WORK TO COMPLETE — Look in the listing below for the line that has "FIGURE 2 Livestock", then return it and each following line up to and including the one with "Figure 3. Conceptual", exactly and without pictures.

ENTRIES SUPPLIED —
:::::
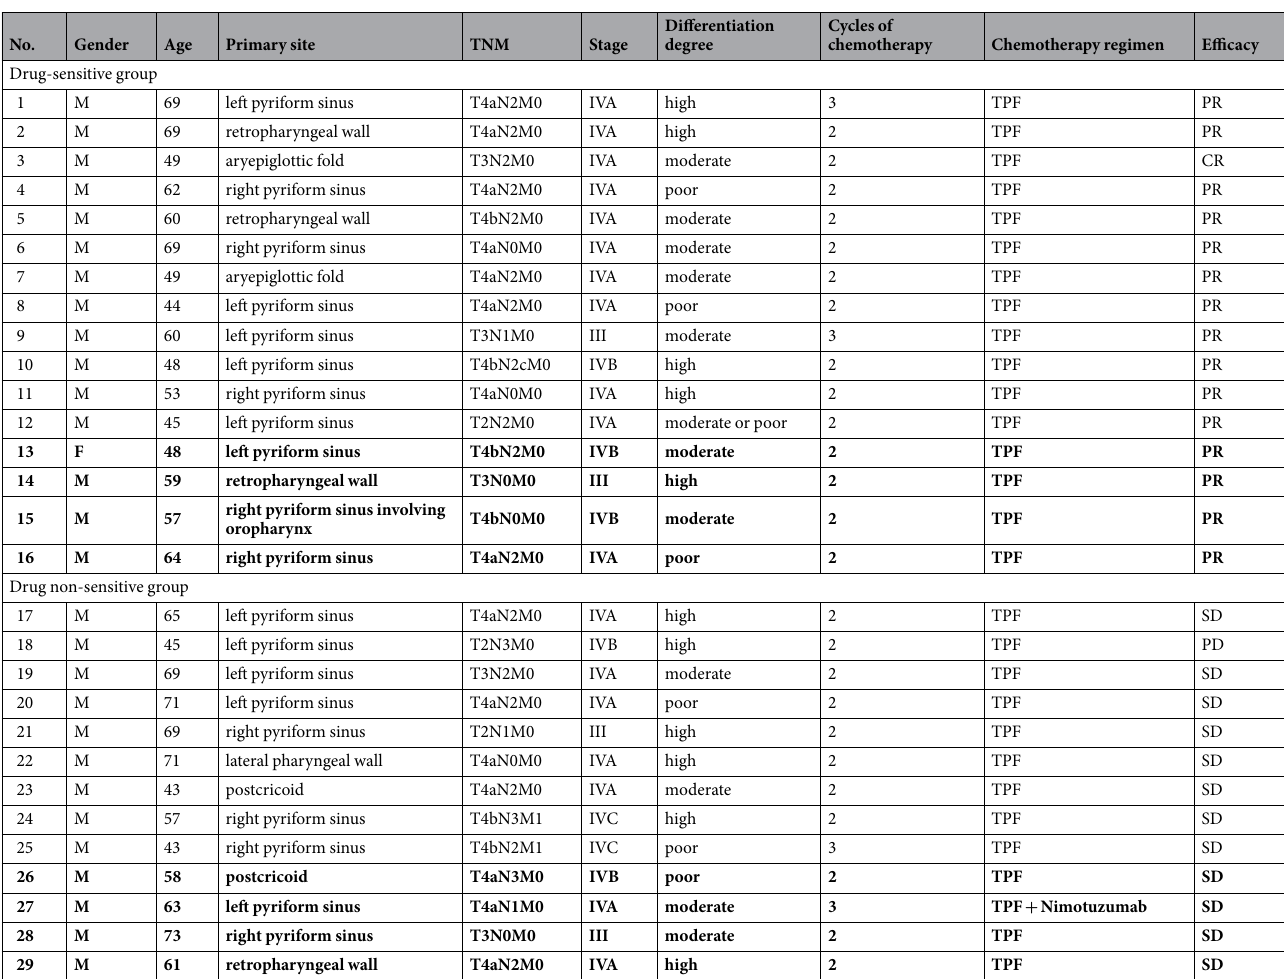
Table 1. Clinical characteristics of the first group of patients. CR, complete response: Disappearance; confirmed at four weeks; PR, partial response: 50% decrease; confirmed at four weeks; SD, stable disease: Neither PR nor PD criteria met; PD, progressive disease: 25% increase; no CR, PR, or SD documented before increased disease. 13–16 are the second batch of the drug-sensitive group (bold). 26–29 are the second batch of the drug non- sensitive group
:::::
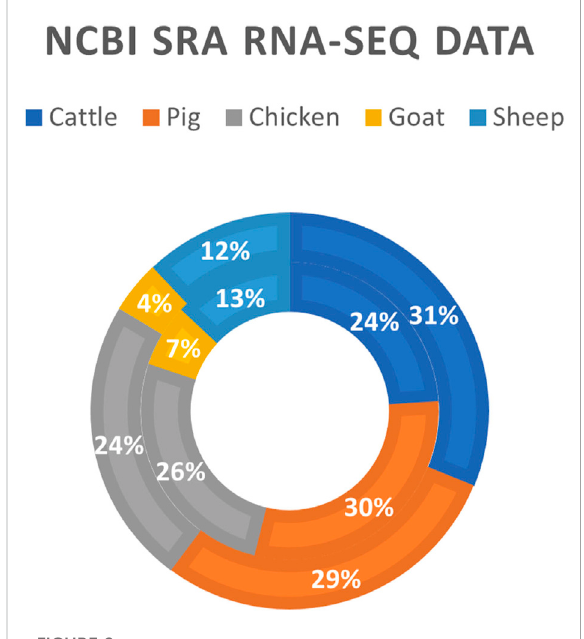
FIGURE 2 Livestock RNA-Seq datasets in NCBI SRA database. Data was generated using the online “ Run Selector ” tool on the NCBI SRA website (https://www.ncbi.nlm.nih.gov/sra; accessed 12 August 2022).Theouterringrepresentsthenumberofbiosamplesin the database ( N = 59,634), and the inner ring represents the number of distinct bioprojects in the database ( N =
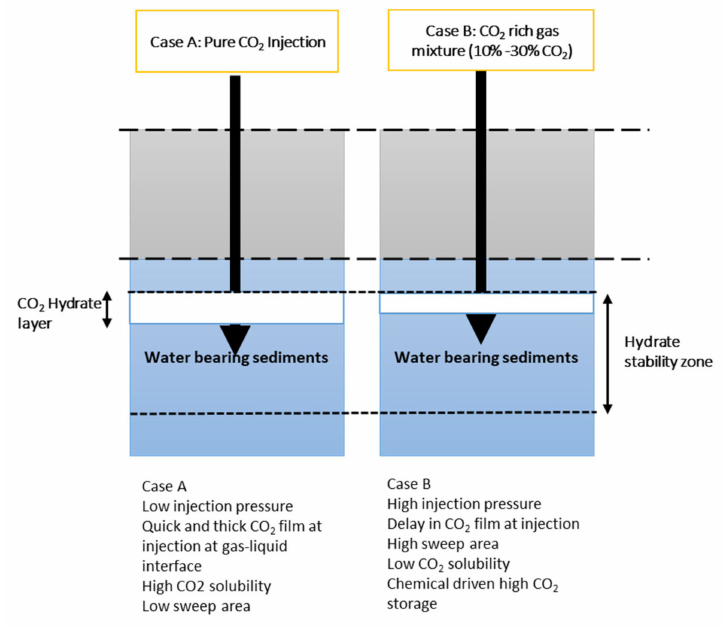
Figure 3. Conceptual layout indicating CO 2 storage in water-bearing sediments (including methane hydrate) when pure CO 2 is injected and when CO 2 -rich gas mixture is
:::::
RESPONSE TO THE EXERCISE —
FIGURE 2 Livestock RNA-Seq datasets in NCBI SRA database. Data was generated using the online “ Run Selector ” tool on the NCBI SRA website (https://www.ncbi.nlm.nih.gov/sra; accessed 12 August 2022).Theouterringrepresentsthenumberofbiosamplesin the database ( N = 59,634), and the inner ring represents the number of distinct bioprojects in the database ( N =
Figure 3. Conceptual layout indicating CO 2 storage in water-bearing sediments (including methane hydrate) when pure CO 2 is injected and when CO 2 -rich gas mixture is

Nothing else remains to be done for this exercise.